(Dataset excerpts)
---------------
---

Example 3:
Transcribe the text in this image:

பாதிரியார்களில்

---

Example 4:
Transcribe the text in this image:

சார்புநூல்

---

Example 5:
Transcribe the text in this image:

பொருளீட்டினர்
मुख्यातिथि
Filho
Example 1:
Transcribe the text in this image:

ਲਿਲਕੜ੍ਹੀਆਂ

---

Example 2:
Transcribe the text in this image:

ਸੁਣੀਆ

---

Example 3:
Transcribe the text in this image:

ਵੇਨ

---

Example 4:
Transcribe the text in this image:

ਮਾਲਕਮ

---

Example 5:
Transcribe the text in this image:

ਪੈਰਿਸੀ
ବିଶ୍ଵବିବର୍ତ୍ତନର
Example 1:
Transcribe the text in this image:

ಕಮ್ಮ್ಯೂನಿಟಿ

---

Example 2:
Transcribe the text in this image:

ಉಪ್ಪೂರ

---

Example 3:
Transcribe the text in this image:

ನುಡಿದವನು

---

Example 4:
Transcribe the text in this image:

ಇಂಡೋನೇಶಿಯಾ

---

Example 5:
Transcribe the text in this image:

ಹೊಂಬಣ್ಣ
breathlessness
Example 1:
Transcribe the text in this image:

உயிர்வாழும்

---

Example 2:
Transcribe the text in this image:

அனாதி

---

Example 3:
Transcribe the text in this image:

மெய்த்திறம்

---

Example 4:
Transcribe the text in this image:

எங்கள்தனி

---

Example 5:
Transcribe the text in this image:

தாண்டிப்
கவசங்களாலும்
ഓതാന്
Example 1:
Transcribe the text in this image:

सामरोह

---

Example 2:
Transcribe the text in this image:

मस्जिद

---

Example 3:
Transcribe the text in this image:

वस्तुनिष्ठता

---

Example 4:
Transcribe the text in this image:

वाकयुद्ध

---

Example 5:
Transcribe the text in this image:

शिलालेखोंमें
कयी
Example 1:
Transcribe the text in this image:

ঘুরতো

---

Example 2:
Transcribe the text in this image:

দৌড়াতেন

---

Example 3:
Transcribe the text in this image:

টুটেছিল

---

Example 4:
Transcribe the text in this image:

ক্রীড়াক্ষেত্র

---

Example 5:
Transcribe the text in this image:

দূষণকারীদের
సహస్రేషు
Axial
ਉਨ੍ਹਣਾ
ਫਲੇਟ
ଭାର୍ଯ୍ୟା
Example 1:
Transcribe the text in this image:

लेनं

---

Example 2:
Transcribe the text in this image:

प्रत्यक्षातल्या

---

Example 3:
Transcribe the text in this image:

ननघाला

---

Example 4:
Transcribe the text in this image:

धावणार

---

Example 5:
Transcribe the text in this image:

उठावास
---------------
Repeat the entries. Keep each one exactly as written.

Answer section:
---

Example 3:
Transcribe the text in this image:

பாதிரியார்களில்

---

Example 4:
Transcribe the text in this image:

சார்புநூல்

---

Example 5:
Transcribe the text in this image:

பொருளீட்டினர்
मुख्यातिथि
Filho
Example 1:
Transcribe the text in this image:

ਲਿਲਕੜ੍ਹੀਆਂ

---

Example 2:
Transcribe the text in this image:

ਸੁਣੀਆ

---

Example 3:
Transcribe the text in this image:

ਵੇਨ

---

Example 4:
Transcribe the text in this image:

ਮਾਲਕਮ

---

Example 5:
Transcribe the text in this image:

ਪੈਰਿਸੀ
ବିଶ୍ଵବିବର୍ତ୍ତନର
Example 1:
Transcribe the text in this image:

ಕಮ್ಮ್ಯೂನಿಟಿ

---

Example 2:
Transcribe the text in this image:

ಉಪ್ಪೂರ

---

Example 3:
Transcribe the text in this image:

ನುಡಿದವನು

---

Example 4:
Transcribe the text in this image:

ಇಂಡೋನೇಶಿಯಾ

---

Example 5:
Transcribe the text in this image:

ಹೊಂಬಣ್ಣ
breathlessness
Example 1:
Transcribe the text in this image:

உயிர்வாழும்

---

Example 2:
Transcribe the text in this image:

அனாதி

---

Example 3:
Transcribe the text in this image:

மெய்த்திறம்

---

Example 4:
Transcribe the text in this image:

எங்கள்தனி

---

Example 5:
Transcribe the text in this image:

தாண்டிப்
கவசங்களாலும்
ഓതാന്
Example 1:
Transcribe the text in this image:

सामरोह

---

Example 2:
Transcribe the text in this image:

मस्जिद

---

Example 3:
Transcribe the text in this image:

वस्तुनिष्ठता

---

Example 4:
Transcribe the text in this image:

वाकयुद्ध

---

Example 5:
Transcribe the text in this image:

शिलालेखोंमें
कयी
Example 1:
Transcribe the text in this image:

ঘুরতো

---

Example 2:
Transcribe the text in this image:

দৌড়াতেন

---

Example 3:
Transcribe the text in this image:

টুটেছিল

---

Example 4:
Transcribe the text in this image:

ক্রীড়াক্ষেত্র

---

Example 5:
Transcribe the text in this image:

দূষণকারীদের
సహస్రేషు
Axial
ਉਨ੍ਹਣਾ
ਫਲੇਟ
ଭାର୍ଯ୍ୟା
Example 1:
Transcribe the text in this image:

लेनं

---

Example 2:
Transcribe the text in this image:

प्रत्यक्षातल्या

---

Example 3:
Transcribe the text in this image:

ननघाला

---

Example 4:
Transcribe the text in this image:

धावणार

---

Example 5:
Transcribe the text in this image:

उठावास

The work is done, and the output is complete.